## [Brano di partenza]
·····

L’umano il cui nome viene scritto su questo quaderno morirà.
E’ la prima regola del Death Note, Quaderno della morte, che lega indissolubilmente il destino di Light Yagami, brillante giovane giapponese, a quello di Ryuk, lo shinigami (dio della morte), che ne è legittimo proprietario. L’immenso potere che il dio, per vincere la noia, lascia nelle mani di un umano è il motore delle vicende che porteranno uno studente modello a diventare signore di un nuovo mondo, in un vorticoso delirio di onnipotenza. Fin dalle premesse, Death Note è una storia ricca di tematiche mistiche e di approfondimenti psicologici, Una narrazione ricca di colpi di scena fa della storia una sorta di puzzle in cui ogni pezzo ha una sua funzione.
In questo volume il lavoro Tsugumi Ohba e Takeshi Obata viene analizzato da più punti di vista, mediante approfondite analisi tecniche e sociologiche, inserti e curiosità con in più un ampio apparato iconografico, con immagini tratte da fumetto, serie animata e prodotti di merchandise.

·····

Dati di analisi strutturata delle pagine
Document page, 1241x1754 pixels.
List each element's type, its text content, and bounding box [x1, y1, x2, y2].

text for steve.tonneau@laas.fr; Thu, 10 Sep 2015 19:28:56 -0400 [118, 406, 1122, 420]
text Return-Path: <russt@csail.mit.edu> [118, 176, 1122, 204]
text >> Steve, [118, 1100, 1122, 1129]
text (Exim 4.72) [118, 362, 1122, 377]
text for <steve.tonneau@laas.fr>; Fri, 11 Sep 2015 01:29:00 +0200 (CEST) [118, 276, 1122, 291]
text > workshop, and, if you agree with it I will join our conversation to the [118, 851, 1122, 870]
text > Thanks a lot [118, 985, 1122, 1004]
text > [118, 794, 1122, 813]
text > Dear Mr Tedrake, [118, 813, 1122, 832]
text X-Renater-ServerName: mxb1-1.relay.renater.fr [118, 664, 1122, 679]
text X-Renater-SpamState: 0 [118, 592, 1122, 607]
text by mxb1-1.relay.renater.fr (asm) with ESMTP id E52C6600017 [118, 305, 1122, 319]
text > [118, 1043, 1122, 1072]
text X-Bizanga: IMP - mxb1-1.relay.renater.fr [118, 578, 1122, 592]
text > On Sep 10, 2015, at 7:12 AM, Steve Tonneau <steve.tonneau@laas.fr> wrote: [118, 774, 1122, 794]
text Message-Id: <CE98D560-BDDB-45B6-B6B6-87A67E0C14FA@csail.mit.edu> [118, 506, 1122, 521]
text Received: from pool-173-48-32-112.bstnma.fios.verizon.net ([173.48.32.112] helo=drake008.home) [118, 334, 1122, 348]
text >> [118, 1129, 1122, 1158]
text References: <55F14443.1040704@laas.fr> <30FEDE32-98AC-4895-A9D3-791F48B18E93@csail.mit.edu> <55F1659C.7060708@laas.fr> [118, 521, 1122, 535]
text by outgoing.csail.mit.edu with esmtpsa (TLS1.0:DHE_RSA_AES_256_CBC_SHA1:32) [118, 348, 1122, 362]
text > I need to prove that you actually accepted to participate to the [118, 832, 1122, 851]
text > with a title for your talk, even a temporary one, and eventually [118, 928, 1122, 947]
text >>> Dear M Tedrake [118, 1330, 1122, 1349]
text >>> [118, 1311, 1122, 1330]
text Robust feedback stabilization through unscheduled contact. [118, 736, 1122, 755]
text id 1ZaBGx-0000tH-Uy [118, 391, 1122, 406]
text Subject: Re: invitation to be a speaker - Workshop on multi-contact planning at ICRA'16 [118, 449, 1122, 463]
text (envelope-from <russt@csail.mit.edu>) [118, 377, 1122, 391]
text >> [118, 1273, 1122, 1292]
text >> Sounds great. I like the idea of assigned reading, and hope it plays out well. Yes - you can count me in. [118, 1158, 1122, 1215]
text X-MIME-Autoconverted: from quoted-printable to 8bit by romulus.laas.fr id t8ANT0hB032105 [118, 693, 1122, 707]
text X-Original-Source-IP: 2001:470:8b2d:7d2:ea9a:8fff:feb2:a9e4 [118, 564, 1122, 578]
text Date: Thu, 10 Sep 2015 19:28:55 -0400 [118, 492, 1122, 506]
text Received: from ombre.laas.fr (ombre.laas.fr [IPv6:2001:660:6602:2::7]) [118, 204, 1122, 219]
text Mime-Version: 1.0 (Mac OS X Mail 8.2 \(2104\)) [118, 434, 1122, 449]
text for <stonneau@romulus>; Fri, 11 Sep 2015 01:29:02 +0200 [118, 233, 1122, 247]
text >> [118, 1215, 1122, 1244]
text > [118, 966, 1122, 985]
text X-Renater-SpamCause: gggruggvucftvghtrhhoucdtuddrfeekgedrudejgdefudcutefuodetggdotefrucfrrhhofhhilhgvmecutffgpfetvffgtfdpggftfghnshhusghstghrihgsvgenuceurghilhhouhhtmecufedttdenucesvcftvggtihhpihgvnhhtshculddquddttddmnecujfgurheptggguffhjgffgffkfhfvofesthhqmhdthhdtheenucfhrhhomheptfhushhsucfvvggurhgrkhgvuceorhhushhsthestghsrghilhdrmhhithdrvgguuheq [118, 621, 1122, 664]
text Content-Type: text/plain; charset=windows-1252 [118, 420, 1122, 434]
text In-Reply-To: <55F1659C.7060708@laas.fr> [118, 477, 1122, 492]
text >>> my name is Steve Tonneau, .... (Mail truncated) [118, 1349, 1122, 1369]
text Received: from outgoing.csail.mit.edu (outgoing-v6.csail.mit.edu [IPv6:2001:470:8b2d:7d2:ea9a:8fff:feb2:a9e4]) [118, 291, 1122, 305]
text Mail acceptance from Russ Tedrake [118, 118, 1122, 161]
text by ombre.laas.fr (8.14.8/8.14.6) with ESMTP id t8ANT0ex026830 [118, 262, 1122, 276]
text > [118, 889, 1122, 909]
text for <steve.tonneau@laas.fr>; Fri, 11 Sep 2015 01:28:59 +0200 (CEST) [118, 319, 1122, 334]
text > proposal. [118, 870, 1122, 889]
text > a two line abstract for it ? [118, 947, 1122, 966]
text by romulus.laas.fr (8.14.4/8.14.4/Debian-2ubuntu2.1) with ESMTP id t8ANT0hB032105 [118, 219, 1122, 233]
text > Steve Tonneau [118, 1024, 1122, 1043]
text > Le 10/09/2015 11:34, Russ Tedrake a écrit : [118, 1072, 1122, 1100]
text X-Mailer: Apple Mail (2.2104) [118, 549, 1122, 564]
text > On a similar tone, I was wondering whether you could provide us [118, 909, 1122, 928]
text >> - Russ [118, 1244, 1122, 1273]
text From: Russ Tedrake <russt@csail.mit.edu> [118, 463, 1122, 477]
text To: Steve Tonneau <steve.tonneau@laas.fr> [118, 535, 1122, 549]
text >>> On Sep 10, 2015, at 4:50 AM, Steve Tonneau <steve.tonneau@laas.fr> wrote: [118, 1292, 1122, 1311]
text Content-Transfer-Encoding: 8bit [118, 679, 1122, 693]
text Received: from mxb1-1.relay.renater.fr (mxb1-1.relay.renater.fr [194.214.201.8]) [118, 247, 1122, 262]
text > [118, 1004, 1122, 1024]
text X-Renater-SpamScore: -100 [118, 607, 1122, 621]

·····

## [Cosa fare A]
Nella presentazione del volume su Death Note, perché il dio della morte lascia il quaderno nelle mani di un umano?
## [Cosa fare B]
Prosegui la presentazione del volume su Death Note partendo da dopo la sua ultima frase.

## [Risultato A]
Per vincere la noia.

## [Risultato B]
Davide G.G. Caci
Nasce a Torino nel 1989. collabora con Planeta DeAgostini, Comma22, Coniglio editore, Tunué e 001 Edizioni, in veste di critico, traduttore e sceneggiatore. Scrive per afNews, Scuola di Fumetto, Fumo di China ed è caporedattore di Komix.it. Tra i fondatori dell’associazione culturale Rapalloonia!, dal novembre 2009 è membro dell’Anonima fumetti – Associazione italiana professionisti del fumetto. Collabora con la Mostra internazionale del cartoonists di Rapallo, la Fiera internazionale del libro di Torino, Art.May.Sound, Torino Comics. E’ anche autore dei volumi I Simpson, I Griffin & c. (Tunué, 2008) e Ivo Milazzo – Sulla pista di Ken Parker: un artista di frontiera (Coniglio editore, 2009). Lavora come grafico, saggista e organizzatore di eventi storico-culturali ed è nel comitato organizzativo dell’evento Eeyp – Torino 2010.